In our earlier Newsflashes, we have considered the content, form and timing of the draft proposals to implement an EU Financial Transaction Tax (“FTT”) and the implications for the Financial Services sector. In this Newsflash, we look specifically at the impact of the EU FTT on the asset management industry. On 14 February 2013, the European Commission issued a new draft Council Directive to implement an EU FTT in 11 countries. In our Newsflash of 14 February, we highlighted that the Directive has a very broad scope and will impact both EU and non-EU Financial Institutions. The costs of the tax, coupled with the major operational changes that will be required to comply with the regime, will result in the EU FTT being a significant cost for Financial Institutions and their clients.
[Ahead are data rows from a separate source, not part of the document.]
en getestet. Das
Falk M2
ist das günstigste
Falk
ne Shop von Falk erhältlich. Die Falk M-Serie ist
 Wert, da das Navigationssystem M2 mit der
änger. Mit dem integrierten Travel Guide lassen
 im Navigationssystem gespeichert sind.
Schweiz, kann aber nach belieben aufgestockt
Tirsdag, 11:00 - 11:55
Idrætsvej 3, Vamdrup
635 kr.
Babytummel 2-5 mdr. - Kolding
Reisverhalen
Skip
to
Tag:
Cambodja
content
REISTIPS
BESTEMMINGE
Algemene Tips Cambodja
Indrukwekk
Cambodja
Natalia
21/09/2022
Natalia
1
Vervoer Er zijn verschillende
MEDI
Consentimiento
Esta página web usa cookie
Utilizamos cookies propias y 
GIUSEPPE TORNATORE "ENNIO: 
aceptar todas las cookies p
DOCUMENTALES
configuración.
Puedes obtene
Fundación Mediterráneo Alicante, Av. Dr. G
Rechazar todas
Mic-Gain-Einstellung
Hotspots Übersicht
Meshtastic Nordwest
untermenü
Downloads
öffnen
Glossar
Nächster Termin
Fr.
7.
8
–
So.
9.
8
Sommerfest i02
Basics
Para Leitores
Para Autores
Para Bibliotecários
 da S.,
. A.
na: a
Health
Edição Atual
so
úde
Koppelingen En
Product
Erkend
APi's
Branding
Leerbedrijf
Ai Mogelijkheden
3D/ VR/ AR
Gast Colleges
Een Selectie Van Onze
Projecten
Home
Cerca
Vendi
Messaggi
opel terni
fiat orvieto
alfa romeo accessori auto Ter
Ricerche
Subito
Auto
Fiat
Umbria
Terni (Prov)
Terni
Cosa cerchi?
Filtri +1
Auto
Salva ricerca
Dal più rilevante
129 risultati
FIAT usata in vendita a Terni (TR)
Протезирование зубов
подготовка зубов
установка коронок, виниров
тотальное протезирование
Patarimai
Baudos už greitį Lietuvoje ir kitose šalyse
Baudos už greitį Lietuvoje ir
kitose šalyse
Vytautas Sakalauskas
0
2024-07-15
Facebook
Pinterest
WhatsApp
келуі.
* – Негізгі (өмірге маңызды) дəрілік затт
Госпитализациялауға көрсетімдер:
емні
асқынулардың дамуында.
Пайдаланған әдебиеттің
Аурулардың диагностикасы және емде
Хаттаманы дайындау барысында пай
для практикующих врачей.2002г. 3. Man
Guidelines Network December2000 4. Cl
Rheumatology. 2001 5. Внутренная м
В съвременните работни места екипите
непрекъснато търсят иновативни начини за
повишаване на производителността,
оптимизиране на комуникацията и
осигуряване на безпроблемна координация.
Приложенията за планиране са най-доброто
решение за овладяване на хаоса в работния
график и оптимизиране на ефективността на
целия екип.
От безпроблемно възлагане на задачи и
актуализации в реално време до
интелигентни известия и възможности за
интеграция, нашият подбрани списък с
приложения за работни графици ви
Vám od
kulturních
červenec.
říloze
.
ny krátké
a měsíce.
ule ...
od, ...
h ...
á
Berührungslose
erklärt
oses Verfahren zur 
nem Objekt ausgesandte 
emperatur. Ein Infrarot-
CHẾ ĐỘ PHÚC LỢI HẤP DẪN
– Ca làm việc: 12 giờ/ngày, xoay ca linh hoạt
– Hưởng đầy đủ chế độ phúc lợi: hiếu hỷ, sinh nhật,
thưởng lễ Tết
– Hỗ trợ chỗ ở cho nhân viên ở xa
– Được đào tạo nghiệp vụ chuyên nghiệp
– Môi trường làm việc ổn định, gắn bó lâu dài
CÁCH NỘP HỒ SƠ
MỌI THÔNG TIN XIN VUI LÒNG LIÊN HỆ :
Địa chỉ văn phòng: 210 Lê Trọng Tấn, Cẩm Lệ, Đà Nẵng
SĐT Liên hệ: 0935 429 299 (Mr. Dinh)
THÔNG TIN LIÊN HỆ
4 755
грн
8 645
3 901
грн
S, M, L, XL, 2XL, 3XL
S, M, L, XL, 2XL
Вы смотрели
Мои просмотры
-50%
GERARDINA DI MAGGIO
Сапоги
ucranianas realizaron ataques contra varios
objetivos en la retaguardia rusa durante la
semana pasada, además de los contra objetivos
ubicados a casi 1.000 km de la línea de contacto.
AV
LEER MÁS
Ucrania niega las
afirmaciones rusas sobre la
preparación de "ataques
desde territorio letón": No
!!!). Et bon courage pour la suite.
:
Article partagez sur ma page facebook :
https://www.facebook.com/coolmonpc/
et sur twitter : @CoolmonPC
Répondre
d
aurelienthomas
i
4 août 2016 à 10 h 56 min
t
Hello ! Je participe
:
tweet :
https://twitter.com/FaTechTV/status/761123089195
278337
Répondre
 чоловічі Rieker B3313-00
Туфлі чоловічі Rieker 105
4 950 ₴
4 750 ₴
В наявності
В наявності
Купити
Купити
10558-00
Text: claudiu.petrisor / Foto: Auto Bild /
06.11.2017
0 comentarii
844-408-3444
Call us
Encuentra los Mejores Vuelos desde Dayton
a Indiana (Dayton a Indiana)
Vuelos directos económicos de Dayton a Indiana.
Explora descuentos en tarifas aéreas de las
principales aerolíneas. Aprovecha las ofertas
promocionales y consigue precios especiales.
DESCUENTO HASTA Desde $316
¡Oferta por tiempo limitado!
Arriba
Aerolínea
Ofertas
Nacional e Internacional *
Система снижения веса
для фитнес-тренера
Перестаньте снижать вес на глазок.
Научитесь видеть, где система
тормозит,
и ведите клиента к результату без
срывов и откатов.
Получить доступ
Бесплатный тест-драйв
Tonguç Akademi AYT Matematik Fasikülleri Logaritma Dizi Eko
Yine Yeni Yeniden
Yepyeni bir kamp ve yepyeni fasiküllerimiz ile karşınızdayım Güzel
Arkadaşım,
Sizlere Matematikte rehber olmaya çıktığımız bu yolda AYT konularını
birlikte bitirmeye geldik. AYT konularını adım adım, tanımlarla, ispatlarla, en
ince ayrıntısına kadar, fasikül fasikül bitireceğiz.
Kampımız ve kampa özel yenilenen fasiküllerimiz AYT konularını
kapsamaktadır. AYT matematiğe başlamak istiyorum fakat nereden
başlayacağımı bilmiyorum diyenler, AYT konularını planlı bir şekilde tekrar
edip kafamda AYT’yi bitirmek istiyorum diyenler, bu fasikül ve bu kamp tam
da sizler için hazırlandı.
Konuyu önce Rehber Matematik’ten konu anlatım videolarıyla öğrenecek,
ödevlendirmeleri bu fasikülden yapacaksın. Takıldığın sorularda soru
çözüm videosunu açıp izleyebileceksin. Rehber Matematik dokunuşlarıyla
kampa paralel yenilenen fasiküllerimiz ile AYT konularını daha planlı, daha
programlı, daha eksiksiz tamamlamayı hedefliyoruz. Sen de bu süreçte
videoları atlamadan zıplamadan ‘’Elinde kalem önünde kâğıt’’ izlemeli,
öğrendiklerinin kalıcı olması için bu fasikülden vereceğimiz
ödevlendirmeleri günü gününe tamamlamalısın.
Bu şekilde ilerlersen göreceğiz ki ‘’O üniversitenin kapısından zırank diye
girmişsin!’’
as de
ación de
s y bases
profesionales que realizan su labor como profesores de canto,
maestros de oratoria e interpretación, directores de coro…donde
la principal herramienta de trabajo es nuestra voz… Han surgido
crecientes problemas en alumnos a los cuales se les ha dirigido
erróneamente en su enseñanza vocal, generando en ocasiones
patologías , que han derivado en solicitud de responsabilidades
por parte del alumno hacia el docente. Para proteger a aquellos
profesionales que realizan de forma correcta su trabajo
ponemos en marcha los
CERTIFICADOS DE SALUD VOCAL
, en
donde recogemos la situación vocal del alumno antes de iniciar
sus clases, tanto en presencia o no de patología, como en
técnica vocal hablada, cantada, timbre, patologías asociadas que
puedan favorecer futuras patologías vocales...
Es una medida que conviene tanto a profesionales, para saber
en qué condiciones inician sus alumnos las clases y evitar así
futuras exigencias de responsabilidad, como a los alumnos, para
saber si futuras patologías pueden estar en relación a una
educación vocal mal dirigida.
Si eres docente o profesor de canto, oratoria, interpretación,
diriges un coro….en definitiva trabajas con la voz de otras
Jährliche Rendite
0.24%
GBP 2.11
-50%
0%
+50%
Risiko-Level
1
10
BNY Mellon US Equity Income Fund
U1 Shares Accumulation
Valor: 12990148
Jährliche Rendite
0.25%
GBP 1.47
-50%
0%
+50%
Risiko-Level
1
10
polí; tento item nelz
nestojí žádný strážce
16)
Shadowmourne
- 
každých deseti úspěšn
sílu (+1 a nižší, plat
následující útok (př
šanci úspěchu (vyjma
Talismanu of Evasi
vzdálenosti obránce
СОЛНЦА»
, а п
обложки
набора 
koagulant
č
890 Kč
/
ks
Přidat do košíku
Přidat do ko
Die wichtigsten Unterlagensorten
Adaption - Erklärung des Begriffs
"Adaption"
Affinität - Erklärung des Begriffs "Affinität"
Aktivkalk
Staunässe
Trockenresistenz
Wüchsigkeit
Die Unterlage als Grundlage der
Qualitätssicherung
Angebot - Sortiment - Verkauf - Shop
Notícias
Investment firms, UCITS and their management companies, alternative investment funds and their managers, pension funds and their investment managers can be heavily impacted by the Directive.
There remains much uncertainty about the timing and form of the ultimate EU FTT. However, the asset management industry will be affected by the proposed tax. In this Newsflash we highlight how funds could fall within the scope of the tax, explain the impact that we expect the FTT to have on asset managers and advise on what actions institutions in this sector should be taking now.
The latest EU FTT Directive (“the Directive”) classifies fund vehicles and management companies as Financial Institutions for the purposes of the FTT. Financial Institutions resident in EU FTT countries1, Financial Institutions trading with other Financial Institutions located in EU FTT countries or Financial Institutions dealing in securities issued within an EU FTT country are all chargeable to EU FTT on in-scope transactions. Under the Directive, also trading in fund units or shares in funds (including UCITS and alternative funds) can be subject to FTT. In addition, the fund’s trading of its own underlying investment portfolio can also be subject to the tax. This means that the FTT needs to be considered both at the investor level and the fund portfolio level.
However, as the Council Directive 2008/7/EC prohibits the imposition of taxes on the raising of capital, the initial issuance of interests in investment funds will not be subject to the FTT under the revised proposal. Placing funds within the scope of the EU FTT would seem to breach the principle that investing via investment funds should be tax neutral as compared with direct investment in the underlying fund assets. As a result of the breach of this principle, investing via funds will become more expensive than investing directly.